### Extrait du texte
──────

Pour occuper sa retraite, Louis Massicotte voulait voyager. La pandémie a contrecarré ses plans. Il s'est donc replié sur une vieille passion: le découpage électoral. D'abord en publiant deux articles scientifiques sur le sujet. Puis en acceptant une offre reçue à l'été 2021 pour devenir membre de la Commission de délimitation des circonscriptions électorales fédérales pour le Québec. «Il me manquait une expérience pratique de la chose», lâche dans un sourire celui qui a été professeur de science politique jusqu'en 2019.
Depuis un peu plus d'un an, il prend part à cet exercice qui aboutira en mai. «C'est un bon système. J'ai étudié le processus dans d'autres pays et je pense que le nôtre est remarquable. En passant, celui qui existe au provincial est à peu près pareil», résume-t-il.
Louis Massicotte en connaît un rayon sur le sujet. Alors qu'il était au baccalauréat à l'Université Laval, il s'amusait déjà à éplucher les gros volumes de la Gazette du Canada à la bibliothèque pour étudier les plans, les cartes et faire des calculs sur la redistribution.

──────

### Section des données

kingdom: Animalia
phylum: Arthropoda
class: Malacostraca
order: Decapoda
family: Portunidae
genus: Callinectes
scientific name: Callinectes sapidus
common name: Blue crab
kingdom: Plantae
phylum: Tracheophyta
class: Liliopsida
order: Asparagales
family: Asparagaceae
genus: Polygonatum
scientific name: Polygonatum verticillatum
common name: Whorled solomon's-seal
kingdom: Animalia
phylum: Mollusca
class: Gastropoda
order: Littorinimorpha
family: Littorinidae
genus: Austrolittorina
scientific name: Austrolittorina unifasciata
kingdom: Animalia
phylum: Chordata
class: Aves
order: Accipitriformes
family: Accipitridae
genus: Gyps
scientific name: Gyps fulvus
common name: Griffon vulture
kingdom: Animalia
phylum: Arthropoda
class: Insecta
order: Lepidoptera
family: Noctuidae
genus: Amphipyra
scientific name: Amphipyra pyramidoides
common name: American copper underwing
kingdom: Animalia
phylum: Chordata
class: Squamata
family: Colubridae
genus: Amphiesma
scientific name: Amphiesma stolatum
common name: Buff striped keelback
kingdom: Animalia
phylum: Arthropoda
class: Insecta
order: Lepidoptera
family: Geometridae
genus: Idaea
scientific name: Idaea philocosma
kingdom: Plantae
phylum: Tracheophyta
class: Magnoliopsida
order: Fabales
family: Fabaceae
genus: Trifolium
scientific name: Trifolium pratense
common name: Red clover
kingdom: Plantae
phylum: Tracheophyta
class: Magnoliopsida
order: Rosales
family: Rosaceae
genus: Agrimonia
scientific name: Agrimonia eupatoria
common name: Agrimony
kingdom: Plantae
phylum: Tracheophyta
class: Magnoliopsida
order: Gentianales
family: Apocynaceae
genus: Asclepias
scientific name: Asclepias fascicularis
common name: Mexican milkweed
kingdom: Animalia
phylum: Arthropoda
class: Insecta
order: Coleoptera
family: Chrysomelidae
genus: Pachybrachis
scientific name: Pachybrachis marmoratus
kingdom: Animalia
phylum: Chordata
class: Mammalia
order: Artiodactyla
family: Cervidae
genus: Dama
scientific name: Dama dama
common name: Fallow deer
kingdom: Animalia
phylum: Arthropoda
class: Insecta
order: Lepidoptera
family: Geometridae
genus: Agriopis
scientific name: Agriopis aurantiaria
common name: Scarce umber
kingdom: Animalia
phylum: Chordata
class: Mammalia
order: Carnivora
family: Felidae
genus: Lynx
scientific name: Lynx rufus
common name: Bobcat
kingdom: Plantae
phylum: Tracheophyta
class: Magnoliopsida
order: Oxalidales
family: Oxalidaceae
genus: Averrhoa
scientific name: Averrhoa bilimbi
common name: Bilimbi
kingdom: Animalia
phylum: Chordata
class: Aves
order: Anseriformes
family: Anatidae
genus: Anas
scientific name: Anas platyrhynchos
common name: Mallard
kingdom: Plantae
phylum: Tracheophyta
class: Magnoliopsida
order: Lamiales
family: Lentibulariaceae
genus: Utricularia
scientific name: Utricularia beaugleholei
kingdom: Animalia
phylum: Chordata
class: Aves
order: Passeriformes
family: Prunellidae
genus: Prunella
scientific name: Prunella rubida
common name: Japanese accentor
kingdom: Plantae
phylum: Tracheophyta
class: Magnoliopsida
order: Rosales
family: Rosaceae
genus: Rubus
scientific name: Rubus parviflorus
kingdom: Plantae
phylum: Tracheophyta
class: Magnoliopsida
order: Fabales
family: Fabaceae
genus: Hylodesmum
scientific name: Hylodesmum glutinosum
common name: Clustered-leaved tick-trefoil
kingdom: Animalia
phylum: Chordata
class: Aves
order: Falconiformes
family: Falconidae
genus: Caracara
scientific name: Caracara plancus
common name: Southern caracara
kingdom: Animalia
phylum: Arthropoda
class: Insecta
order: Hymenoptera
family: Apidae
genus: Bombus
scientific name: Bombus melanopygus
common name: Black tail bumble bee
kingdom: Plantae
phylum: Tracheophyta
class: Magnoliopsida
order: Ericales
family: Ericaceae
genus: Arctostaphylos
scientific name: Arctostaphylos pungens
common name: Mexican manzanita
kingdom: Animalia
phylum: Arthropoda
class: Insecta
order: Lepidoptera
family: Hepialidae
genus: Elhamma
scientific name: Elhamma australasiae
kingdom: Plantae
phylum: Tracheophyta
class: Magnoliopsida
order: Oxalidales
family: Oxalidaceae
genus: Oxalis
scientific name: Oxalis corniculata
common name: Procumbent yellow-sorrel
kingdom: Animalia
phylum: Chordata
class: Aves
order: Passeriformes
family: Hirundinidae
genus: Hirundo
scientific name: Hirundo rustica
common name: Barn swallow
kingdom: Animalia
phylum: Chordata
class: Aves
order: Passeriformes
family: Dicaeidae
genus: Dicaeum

──────

### Travail à faire
1 – D'après l'extrait, jusqu'en quelle année Louis Massicotte a-t-il été professeur de science politique ?
2 – Expliquez, en vous appuyant sur l'extrait, pourquoi Louis Massicotte s'est replié sur le découpage électoral pendant sa retraite.

### Réponses de l'exercice
1 – Jusqu'en 2019.

2 – Il voulait voyager pour occuper sa retraite, mais la pandémie a contrecarré ses plans. Il s'est donc tourné vers une vieille passion, le découpage électoral.